Le chapitre 6, de Benoît Laplante et Jean-François Godin, porte sur les transformations de la population active au Québec. Bien fait et bien documenté, s’appuyant sur un travail très rigoureux d’analyse des séries chronologiques sur les caractéristiques de la main-d’oeuvre, ce chapitre, de par son thème, nous semble toutefois un peu périphérique à l’objet central de l’ouvrage. Il n’est pas question ici de nier l’importance des aspects économiques puisque tous les auteurs de l’ouvrage y font référence pour traiter des transformations démographiques, ce qui nous paraît essentiel. La question est plutôt de savoir pourquoi nous avons un chapitre sur la population active et aucun sur les transformations en matière d’éducation et de santé, sur la place des jeunes, sur l’évolution des valeurs, etc. Surtout, pourquoi la migration interne n’a-t-elle pas été abordée dans cet ouvrage collectif ? En effet, les travaux fort intéressants menés par les collègues de l’Institut de la statistique du Québec sur les tendances passées et les prospectives démographiques suscitent, année après année, des débats fort importants sur l’avenir des régions. Les fusions et défusions municipales sont venues rappeler l’importance des enjeux démographiques à l’échelle locale et régionale. Si les PUM prévoient une nouvelle édition de cet ouvrage, il serait essentiel d’y ajouter un chapitre sur les migrations internes afin de le rendre plus complet.

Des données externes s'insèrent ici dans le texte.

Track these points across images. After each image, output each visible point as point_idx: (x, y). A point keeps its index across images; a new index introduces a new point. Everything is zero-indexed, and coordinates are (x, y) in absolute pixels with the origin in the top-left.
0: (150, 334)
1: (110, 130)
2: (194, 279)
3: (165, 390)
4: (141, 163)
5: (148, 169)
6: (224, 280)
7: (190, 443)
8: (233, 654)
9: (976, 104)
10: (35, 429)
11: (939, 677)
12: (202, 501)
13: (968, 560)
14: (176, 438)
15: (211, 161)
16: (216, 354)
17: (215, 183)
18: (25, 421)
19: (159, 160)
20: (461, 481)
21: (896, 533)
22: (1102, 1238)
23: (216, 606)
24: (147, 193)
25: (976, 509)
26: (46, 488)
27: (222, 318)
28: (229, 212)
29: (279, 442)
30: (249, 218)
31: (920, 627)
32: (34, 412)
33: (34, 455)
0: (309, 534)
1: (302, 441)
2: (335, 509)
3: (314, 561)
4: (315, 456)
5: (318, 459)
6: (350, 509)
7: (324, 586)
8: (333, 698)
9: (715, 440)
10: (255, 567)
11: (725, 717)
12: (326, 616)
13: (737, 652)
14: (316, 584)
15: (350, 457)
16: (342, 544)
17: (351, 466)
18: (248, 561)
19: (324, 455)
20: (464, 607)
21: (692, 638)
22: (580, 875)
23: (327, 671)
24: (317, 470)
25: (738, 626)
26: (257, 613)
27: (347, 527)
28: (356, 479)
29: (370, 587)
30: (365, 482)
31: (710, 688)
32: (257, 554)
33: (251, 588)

Enfin, signée par les deux directeurs de ce collectif, Victor Piché et Céline Le Bourdais, la conclusion permet de revenir sur les éléments clés de ce qu’ils nomment la révolution démographique qu’a connue le Québec au 20e siècle. Cela conduit à relever quatre enjeux majeurs qui caractériseront le 21e et qui devraient se retrouver au centre des débats sur les questions démographiques dans les années à venir : décroissance de la population, remise en question des acquis sociaux et du rôle de l’État, développements technologiques en matière de reproduction et, enfin, gestion de l’immigration et de la diversité qui en découle. En somme, bien du boulot en perspective pour les chercheurs qui s’intéressent aux questions démographiques.

Il ne fait aucun doute que cet ouvrage comble un vide important puisque la dernière synthèse relativement complète portant sur ce thème remonte à 1983, année où le Bureau de la statistique du Québec avait produit un ouvrage collectif, également fort intéressant, intitulé Démographie québécoise : passé, présent, perspectives. Plusieurs études ont été publiées depuis, ces vingt dernières années, et nos connaissances sur la population québécoise ont grandement avancé. Ce nouveau collectif qu’est La démographie québécoise. Enjeux du XXIe siècle est un ouvrage fouillé et fort bien documenté comprenant des tableaux et des figures qui complètent adéquatement les commentaires. Il s’agit d’un ouvrage de référence incontournable pour quiconque s’intéresse aux questions de population au Québec.